April 3, 2022

Drop Your Weapon

Drop Your Weapon

 

Drop Your weapon (Psalm 46)

  • We have romanticized this verse. When we think “be still” we think of floating on a cloud like an angel.
  • As we try to understand this verse, we have to keep in mind the context of the previous verses.
  • Look at verse 9: This is all military language. Bow and spears and war carts are weapons of war.
    • The burning of war carts or chariots was the sign of victory.
  • So, all the language leading up to verse 10 is military. So Why would be “Be still” and know that I am God suddenly be about floating on a cloud like an angel??
  • In the Hebrew there are two words behind what is often translated, as “Be still,”
    • They are actually a military term and mean to “let it drop,” as in a weapon. Drop your weapon!
  • The image behind this word is let go of a clinched fist. If you have made a fist to fight with or if you have a hand clinched in a fist around a weapon like spear or bow.
  • So “Be still” carries a connotation of laying down your arms — to become vulnerable, undefended; to place trust in God alone. It is a gesture of openness and trust. Release or let it go!
    • The word can also carry a connotation of releasing, dropping, or sinking.
  • In the context of all of this military language, God is saying drop your weapon, I have got this.
  • For the ancient Hebrews God was telling them, let me fight the enemy nations around you. For us today he is just telling us to stop fighting each other. Friendly fire as they say.

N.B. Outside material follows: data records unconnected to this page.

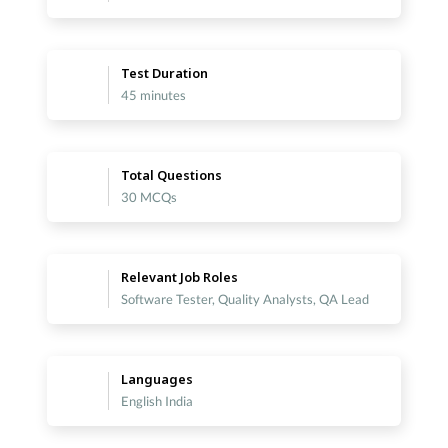
Test Duration
45 minutes
Total Questions
30 MCQs
Relevant Job Roles
Software Tester, Quality Analysts, QA Lead
Languages
English India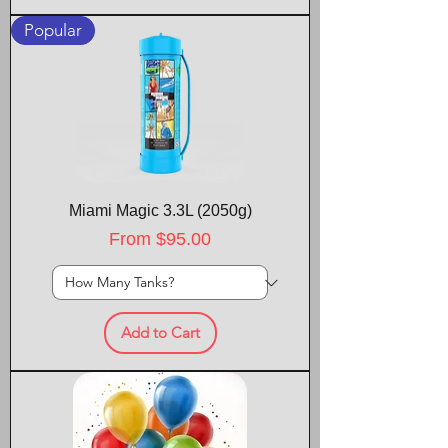
Popular
Miami Magic 3.3L (2050g)
Sale Price
From
$95.00
Add to Cart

Why are we to be still and let go??

  • So, we can hear what He is saying over the noise of our own gun fire and so we can see how He will win the battle.
  • If we are always ready to fight with our weapons ready, we can’t hear from God nor can we see what he is doing.
  • We mut also keep in mind God is taking about literal physical weapons here. Not Spiritual weapons.
    • We ahould always be ready to fight with spiritual weapons like prayer and the Word etc against the attacks of the enemy satan, not each other.
  • Now moving on in the verse after we drop or release our grip on our weapons, we are to know God.
    • The verb here is to learn to know
    • There is action implied here, we are to learn to know God.
    • So the being still isn’t a complete lack of activity.
    • We are to be about knowing God, learning God.
    • The command to “be still” is a redirecting of our activity.
  • We have to put down our weapons to be able to learn about God.
  • When we are always ready to fight, we are too dependent on ourselves to learn who God is.
  • Let’s use the previous verses of this Psalm to helps us.

Verse 11 begins with the name of God Elohim. Elohim: means God “Creator, Mighty and Strong”

  • The name Elohim perfectly embodies the characteristics of God we see in this Psalm.